Filing public records requests with five middle Tennessee school districts, covering 44 high schools, we found there is no uniformity in how schools manage and track helmet safety. Only 34 schools provided documents showing helmets were being reconditioned each season. 11 schools had missing or incomplete records, and only seven high schools kept complete helmet inventories, identifying helmets by a number or serial code, year of manufacture, and the last date that equipment was reconditioned.

Dr. Zuckerman, who works closely with the sport at all levels including the Tennessee Titans, believes area schools are doing a good job following safety guidelines. But even with that in mind, he feels there needs to be some oversight, at either the county or state level when it comes to having every high school in the state track reconditioning and helmet age.

“Not having uniform standards is certainly something that needs to be addressed,” said Dr. Zuckerman. “But as far as a central organization to make that happen, it’s lacking just because it’s such a heavy lift to organize that for all high school players.”

“But it could be done”, Zuckerman continued. “And that could be at the state level, or it could be at the county level. But it’s going to take a lot of organization.”

WSMV4 Investigates spoke with the Tennessee Secondary School Athletic Association about the lack of uniform rules for managing and tracking helmet safety.  A TSSAA official said that under current rules, players are required to wear helmets that are certified as being either new or reconditioned in accordance with safety guidelines.

And while referees are responsible for meeting with coaches before the game and verifying helmets meet that rule, TSSAA admitted game officials are not checking every single helmet before kickoff.

“Just being around the game, and my son playing, I know about how helmets are taken care of, and reconditioning,” said Marty Taylor, whose son Brayden Taylor is a Junior tackle at Wison Central Highschool. “I know Coach Kuhn is on top of that, but I think if it was governed somehow, it would be better for the sport, you know? If they could just figure out how to do that.”

Taylor says he does worry about his son getting injured, especially since Brayden missed almost all of last season to a knee injury.

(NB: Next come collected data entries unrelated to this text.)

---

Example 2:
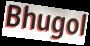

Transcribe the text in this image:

Bhugol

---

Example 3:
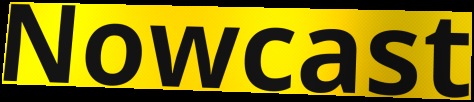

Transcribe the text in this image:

Nowcast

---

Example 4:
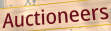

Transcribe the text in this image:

Auctioneers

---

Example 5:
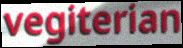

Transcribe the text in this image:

vegiterianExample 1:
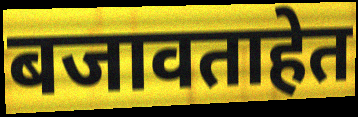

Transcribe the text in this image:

बजावताहेत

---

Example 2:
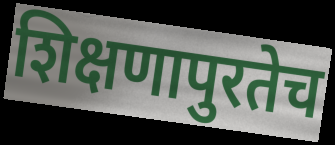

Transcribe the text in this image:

शिक्षणापुरतेच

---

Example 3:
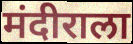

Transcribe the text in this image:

मंदीराला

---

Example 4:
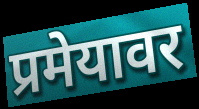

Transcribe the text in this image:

प्रमेयावर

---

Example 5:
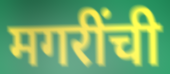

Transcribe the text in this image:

मगरींचीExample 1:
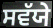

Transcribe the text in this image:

ਸਵੱਯੇ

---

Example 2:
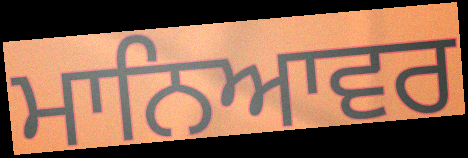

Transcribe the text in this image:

ਮਾਨਿਆਵਰ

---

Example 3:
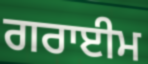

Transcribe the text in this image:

ਗਰਾਈਮ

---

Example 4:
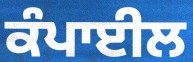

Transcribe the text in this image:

ਕੰਪਾਈਲ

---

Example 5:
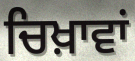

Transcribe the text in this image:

ਚਿਖ਼ਾਵਾਂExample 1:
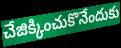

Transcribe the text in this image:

చేజిక్కించుకొనేందుకు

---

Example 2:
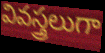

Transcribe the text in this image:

వివస్త్రలుగా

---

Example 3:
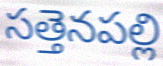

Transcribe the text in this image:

“He’s actually going to play this year, and if he stays healthy this year, hopefully gets to play next year,” Taylor said.

But going into this season, he said the injury he fears most is a concussion.

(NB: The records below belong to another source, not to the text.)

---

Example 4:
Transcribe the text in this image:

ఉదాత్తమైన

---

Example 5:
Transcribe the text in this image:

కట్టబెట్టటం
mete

“He’s a tackle, so he’s hit a lot, and my boy says his helmets get hit a lot,” Taylor said. “So, we pray before he leaves the house. It takes a lot of effort and some of the prayers above to stay safe out there.”

One reason Taylor has so much faith in their son’s equipment is how Coack Kuhn manages safety. Kuhn says under his watch, helmets are replaced after only eight seasons as opposed to the recommended ten.”

“It’s a little bit of extra expense, but it’s something that really helps with the safety of the helmet and keeping our players safe.”

Dr. Zuckerman says having a system of checks and balances in place when it comes to managing used high school helmets is vitally important because, during a season, high school helmets are often hit twice as much as helmets worn by college and pro players, thus exposing high schoolers to a great risk of head injury.

“In high school, you’re often playing offense and defense. So, for some of the best players, that could be twice as much use in one season,” Taylor said, “So, looking at all these factors and having it tested on a regular basis is probably the most important thing, along with keeping track of that maintenance.”